Serro e Diamantina de José Moreira de Souza
Antônio de Paiva Moura
SOUZA, José Moreira de. Cidade momentos e processos: Serro e Diamantina
na formação do Norte Mineiro no século XIX. São Paulo: Marco Zero, 1993. 265 p.
Tese de mestrado em sociologia urbana. Procura estudar a formação da Macrorregião
Norte de Minas a partir das cidades do Serro e de Diamantina.
A trama histórica se explicita a partir das lutas por conquistas de espaços físicos;
a vigência das oligarquias no interesse da consolidação do Estado por oposição ao
projeto liberal na formação da Nação; competição e associação entre as cidade do Serro
e Diamantina; dinâmica histórica na acumulação e distribuição de renda na região Norte
de Minas.
A historiografia mineira se caracteriza por uma linha conservadora de uma
visão bajulatória e, portanto, carente de espírito crítico. Digamos, nesse oceano de
historiografia conservadora, desde os primórdios até nossos dias, encontra-se um
arquipélago de historiadores independentes, isolados e solitários. A primeira ilha desse
arquipélago é Joaquim Felício dos Santos que, em 1868, publicou seu “Memória do
Distrito Diamantino na Comarca do Serro Frio (Província de Minas Gerais). Tipografia
Americana, Rio de Janeiro. Foi ousado na visão crítica do passado colonial mineiro.
Atualíssimo em seu tempo. Há um século e meio de nossos dias, seguia a escola
romântica de Augustin Thierry, narrativa em que o historiador tentava recriar a
atmosfera dos tempos antigos, valorizando humildes cidadãos anulados pelas classes
dominantes. Não mais a bajulação dos poderosos como fizeram Simão Ferreira
Machado no “Triunfo Eucarístico”; Basílio da Gama, em “O Uraguaia” e Santa Rita
Duração em “O Caramuru”, no auge do ciclo do ouro.

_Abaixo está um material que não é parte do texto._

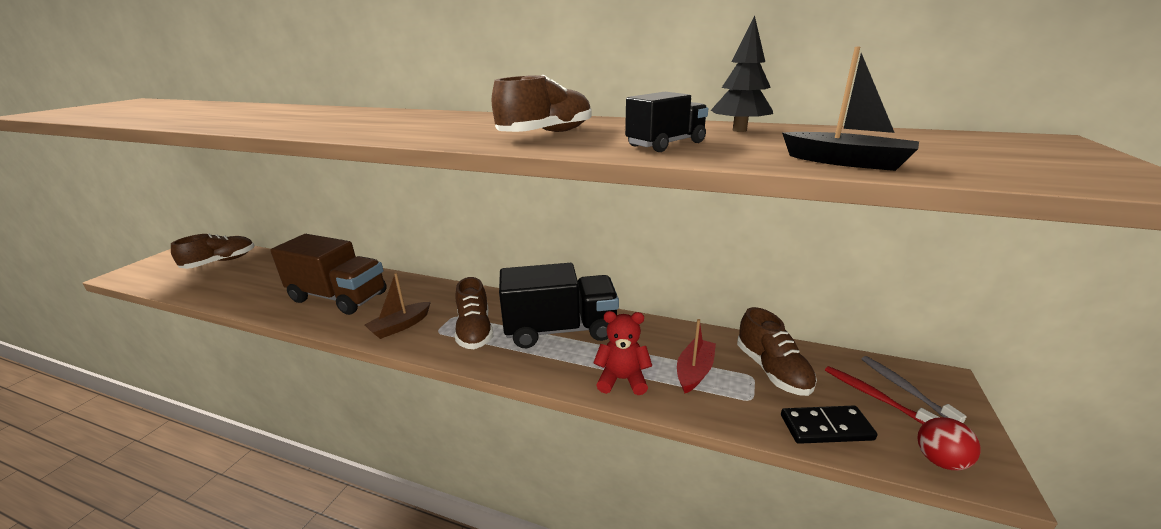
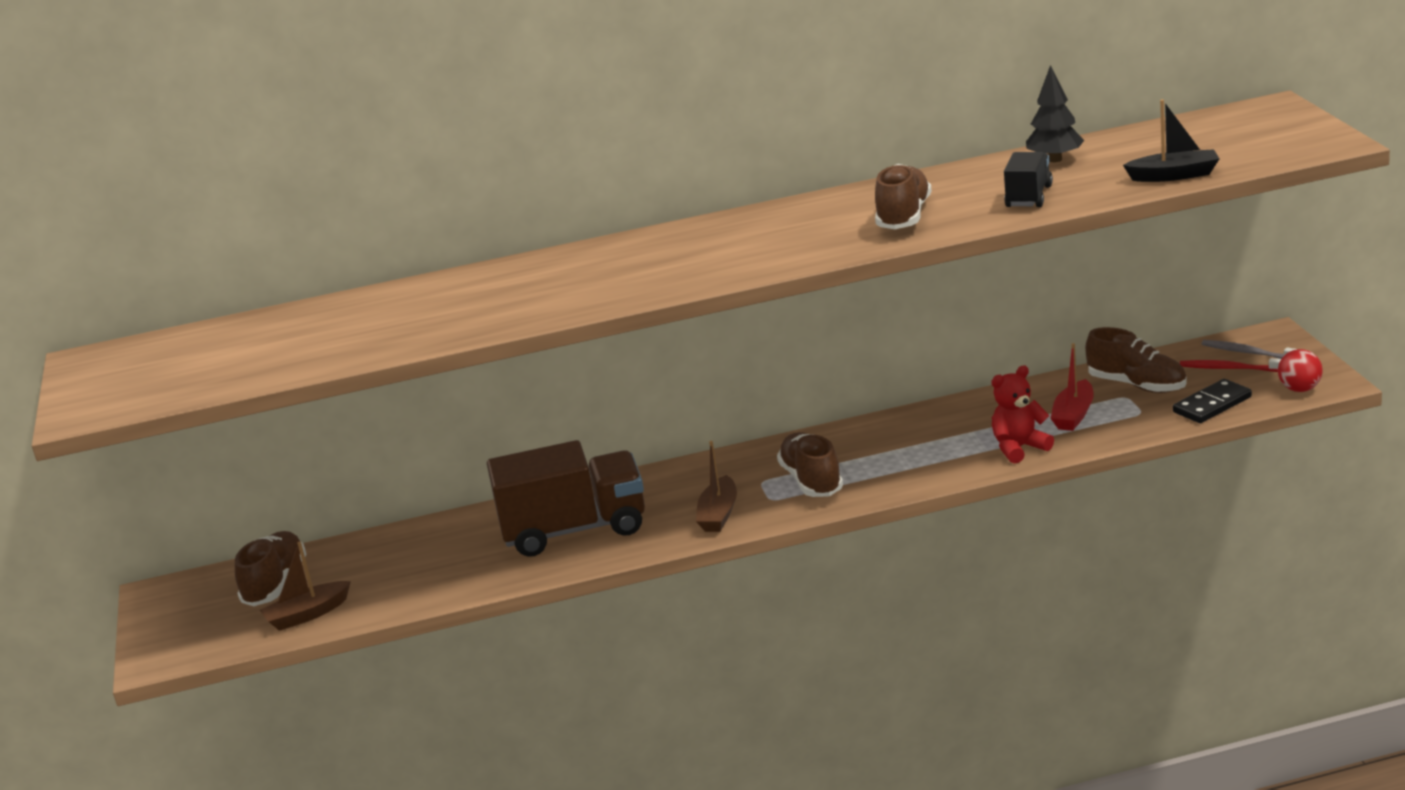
camera: 30 degrees left, 0 degrees up
(190, 283) = (307, 614): none -> brown boat
(474, 331) = (811, 481): brown shoe -> brown shoe turned 150 degrees counterclockwise
(560, 330) = (901, 441): black truck -> none
(694, 371) = (1073, 415): red boat -> red boat turned 150 degrees counterclockwise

A segunda ilha de nosso imaginário arquipélago é Francisco Iglésias. Sua
publicação, “Política econômica do governo provincial mineiro”, é de 1858, tese para
concurso de livre-docente da história econômica, da então Universidade (estadual) de
Minas Gerais. Iglésia escolheu o período provincial mineiro (1835-1889) exatamente
por este constituir-se em um desafio aos historiadores. A lucidez e a imparcialidade de
Iglésias pode ser exemplificada no debate sobre a esperteza do governo central com
relação à província. Fica clara a intenção daquele em subtrair as rendas da província
para depois socorrer-lhe com favores e daí conseguir sua submissão. Nenhum
historiador mineiro havia sido capaz dessa análise até então.
Antes de José Moreira de Souza, em “Cidade: momento e processo”, é claro,
existem outras ilhas. Mas, na rota que estamos seguindo, ele se constitui na terceira e
última. O cientista social não pode estar subjugado ao aspecto do pacto da luta política.
Moreira soube aplicar seus conhecimentos de sociologia e de ciências sociais de modo
geral. Foi com muita propriedade que aplicou na narrativa a terminologia de processo
social, isto é, as alterações ocorridas na sociedade Norte-Mineira em função das lutas
travadas no interior de sua estrutura.
Diamantina e Serro foram privilegiadas na análise de Moreira. Não pela lisonja,
mas pela sinceridade; pelo alto nível e por seu ideal humanístico ali expresso. Nenhum
outro estudioso foi capaz de dizer que “quanto mais indignadas as elites dominantes,
tanto menos oferecem oportunidade à manifestação dos dominados”.
Publicado no jornal “Gazeta Tijucana”, Diamantina, n. 24, novembro de 1994.